La Favola d'Orfeo New York's Ensemble for Early Music and Grand Bande City Hall Concert Hall February 4.

THE two-edged joy of Monteverdi's early stage pieces is that they can be performed in the widest latitude of styles, and they are astonishingly modern.

Monteverdi himself sanctioned the style changes. Rather than specifying any particular one of the 40 instrumentalists, Monteverdi usually specified a group (wind, string, chord-playing). And Orfeo, not being an actual opera (there were no theatres in Mantua) is basically a concert piece, so the singers must still be actors.

That power was felt to the fullest with Frederick Renz's. Renz is a noted scholar of 17th Century music, and his ensemble of singers and instrumentalists gave what seemed to be one of the authentic renderings and what certainly was a passionate reading.

The orchestra was a sensitive gathering of strings, old-style trombones (one of which unfortunately squawked through his solos), a double-harp and several lutes. The singers, most of them doubling their roles, enjoyed a variety of styles.

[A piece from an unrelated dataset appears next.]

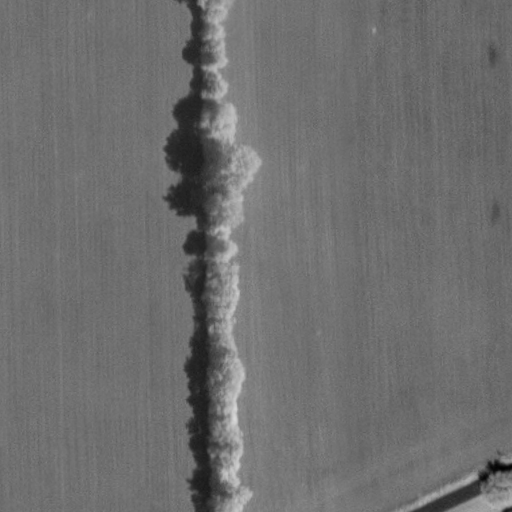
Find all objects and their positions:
crop: (252, 252)
road: (466, 490)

If one had to criticise anything here, it was this very diversity. No, we had no castrati gracing City Hall stage. But the ladies showed an innate understanding of Monteverdi lyricism.

Tamara Crout, as Euridice, ''Music'' and ''Hope'' used every kind of trill, break and musical ornamentation in the coloratura repertory. Monteverdi probably let his singers extemporise as they wanted. Ms Crout knows her art brilliantly. But her very brilliance perhaps precluded an honest division of dramatic characterisation.

With Karen Clark Young, we had a mezzo of more dramatic difference, a voice which could be literally graceful as Prosperine or giving an impassioned song-speech as the Messenger giving her sad news to Orfeo.

Orfeo himself has the most dramatic arias, and in Mark Bleek, one had a most passionate singer. No excesses, virtually no ornamentation (save for voice-breaking), and the most highly-coloured duets with orchestral soloists.

This was the most surprising part. I am accustomed to raising the volume when listening to Orfeo. In the flesh, the orchestra initially sounds too soft, and one must adjust the ears for maximum enjoyment.

This is hardly difficult. The Arts Centre melodic organ and harpsichord with the double-harp, gave harmonic background, while instruments like the archlute played solo work of true Baroque drama.

The result was a work of rare power. One had to know the words for the long monologues to make sense. But the choruses and solos had the passion from a 350-year-old composer for all periods.